---------- ENTRIES SHOWN ----------
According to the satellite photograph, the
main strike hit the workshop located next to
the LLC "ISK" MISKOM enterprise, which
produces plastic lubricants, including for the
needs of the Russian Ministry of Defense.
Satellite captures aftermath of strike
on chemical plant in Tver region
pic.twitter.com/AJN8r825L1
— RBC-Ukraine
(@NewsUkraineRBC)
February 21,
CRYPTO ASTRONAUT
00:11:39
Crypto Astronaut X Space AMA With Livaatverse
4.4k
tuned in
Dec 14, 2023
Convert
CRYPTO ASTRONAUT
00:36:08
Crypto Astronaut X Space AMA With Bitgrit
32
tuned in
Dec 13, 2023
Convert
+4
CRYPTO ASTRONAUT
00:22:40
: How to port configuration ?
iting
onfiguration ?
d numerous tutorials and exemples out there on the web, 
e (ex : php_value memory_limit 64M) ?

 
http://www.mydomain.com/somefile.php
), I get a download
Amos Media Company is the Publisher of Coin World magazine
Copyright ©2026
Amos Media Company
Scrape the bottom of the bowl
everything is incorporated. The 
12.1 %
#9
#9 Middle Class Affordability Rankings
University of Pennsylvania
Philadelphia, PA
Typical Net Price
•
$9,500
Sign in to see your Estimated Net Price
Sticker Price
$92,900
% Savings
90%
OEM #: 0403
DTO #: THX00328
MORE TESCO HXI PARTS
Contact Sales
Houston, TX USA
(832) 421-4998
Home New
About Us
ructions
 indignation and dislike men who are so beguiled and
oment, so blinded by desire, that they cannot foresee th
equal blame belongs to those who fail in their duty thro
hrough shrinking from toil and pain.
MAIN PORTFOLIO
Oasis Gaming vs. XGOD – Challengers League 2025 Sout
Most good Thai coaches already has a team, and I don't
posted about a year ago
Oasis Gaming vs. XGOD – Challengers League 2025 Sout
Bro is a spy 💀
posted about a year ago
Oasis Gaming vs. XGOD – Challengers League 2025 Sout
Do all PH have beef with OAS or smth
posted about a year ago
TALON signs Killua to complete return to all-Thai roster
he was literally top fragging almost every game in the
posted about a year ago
----------
→ PROBLEM TO SOLVE:
Would you set down every record again, exactly as it appears above?

→ YOUR SOLUTION:
According to the satellite photograph, the
main strike hit the workshop located next to
the LLC "ISK" MISKOM enterprise, which
produces plastic lubricants, including for the
needs of the Russian Ministry of Defense.
Satellite captures aftermath of strike
on chemical plant in Tver region
pic.twitter.com/AJN8r825L1
— RBC-Ukraine
(@NewsUkraineRBC)
February 21,
CRYPTO ASTRONAUT
00:11:39
Crypto Astronaut X Space AMA With Livaatverse
4.4k
tuned in
Dec 14, 2023
Convert
CRYPTO ASTRONAUT
00:36:08
Crypto Astronaut X Space AMA With Bitgrit
32
tuned in
Dec 13, 2023
Convert
+4
CRYPTO ASTRONAUT
00:22:40
: How to port configuration ?
iting
onfiguration ?
d numerous tutorials and exemples out there on the web, 
e (ex : php_value memory_limit 64M) ?

 
http://www.mydomain.com/somefile.php
), I get a download
Amos Media Company is the Publisher of Coin World magazine
Copyright ©2026
Amos Media Company
Scrape the bottom of the bowl
everything is incorporated. The 
12.1 %
#9
#9 Middle Class Affordability Rankings
University of Pennsylvania
Philadelphia, PA
Typical Net Price
•
$9,500
Sign in to see your Estimated Net Price
Sticker Price
$92,900
% Savings
90%
OEM #: 0403
DTO #: THX00328
MORE TESCO HXI PARTS
Contact Sales
Houston, TX USA
(832) 421-4998
Home New
About Us
ructions
 indignation and dislike men who are so beguiled and
oment, so blinded by desire, that they cannot foresee th
equal blame belongs to those who fail in their duty thro
hrough shrinking from toil and pain.
MAIN PORTFOLIO
Oasis Gaming vs. XGOD – Challengers League 2025 Sout
Most good Thai coaches already has a team, and I don't
posted about a year ago
Oasis Gaming vs. XGOD – Challengers League 2025 Sout
Bro is a spy 💀
posted about a year ago
Oasis Gaming vs. XGOD – Challengers League 2025 Sout
Do all PH have beef with OAS or smth
posted about a year ago
TALON signs Killua to complete return to all-Thai roster
he was literally top fragging almost every game in the
posted about a year ago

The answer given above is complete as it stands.